他两次上腾的这段时间内,黄土已有不少落在地面上,是以当他无法再次上腾时,压在他身上的黄土便大为减少了。
这就是他能在这次上崩中逃生的原因,任何事对人来说,幸运与否,是全在他自身有没有将这件事处理得妥善,至于天命,那不过仅是愚蠢的人对自己的错误所做的遁词罢了。
谢铿很快的恢复了正常人的呼吸,这是一个内功深湛的人所特有的能力,抬头一望,苍穹浩浩,虽无星月,然而在谢铿此刻的眼中,已经是非常美丽的了,他苦叹了口气,方才当砂土压迫在他身上时所发生的窒息的感觉,此刻已经远离他而去了。
他略为舒散了一下筋骨,四顾大地,黯黑而沉重。
这时候,他才有时间想起许多事,而第一件进入他脑海的,便是土崩前和他同室而处的人,此刻会怎样了呢?
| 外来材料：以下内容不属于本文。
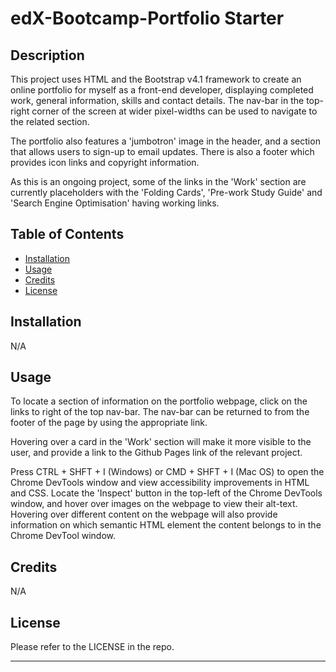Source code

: # edX-Bootcamp-Portfolio Starter


## Description

This project uses HTML and the Bootstrap v4.1 framework to create an online portfolio for myself as a front-end developer, displaying completed work, general information, skills and contact details. The nav-bar in the top-right corner of the screen at wider pixel-widths can be used to navigate to the related section.

The portfolio also features a 'jumbotron' image in the header, and a section that allows users to sign-up to email updates. There is also a footer which provides icon links and copyright information.

As this is an ongoing project, some of the links in the 'Work' section are currently placeholders with the 'Folding Cards', 'Pre-work Study Guide' and 'Search Engine Optimisation' having working links. 



## Table of Contents

- [Installation](#installation)
- [Usage](#usage)
- [Credits](#credits)
- [License](#license)


## Installation

N/A 


## Usage

To locate a section of information on the portfolio webpage, click on the links to right of the top nav-bar. The nav-bar can be returned to from the footer of the page by using the appropriate link. 

Hovering over a card in the 'Work' section will make it more visible to the user, and provide a link to the Github Pages link of the relevant project.

Press CTRL + SHFT + I (Windows) or CMD + SHFT + I (Mac OS) to open the Chrome DevTools window and view accessibility improvements in HTML and CSS. Locate the 'Inspect' button in the top-left of the Chrome DevTools window, and hover over images on the webpage to view their alt-text. Hovering over different content on the webpage will also provide information on which semantic HTML element the content belongs to in the Chrome DevTool window. 


## Credits

N/A 


## License

Please refer to the LICENSE in the repo. 

---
唯一的答案就是仍然在土堆之下,这谢铿当然知道,这时他内心又不禁起了矛盾。
若他在此时甩手一走,童瞳和那少女自然就永远埋身在土堆之下。这么一来,方才谢铿所感到的难题不就全部解决了吗?
只是凡事以“义”为先的谢铿,却做不出这种事来,他暗忖:“方才我身中巨毒,那‘黑铁手’若不来救我,我等不到这次土崩,早就死了,此恩不报,我谢铿还算人吗?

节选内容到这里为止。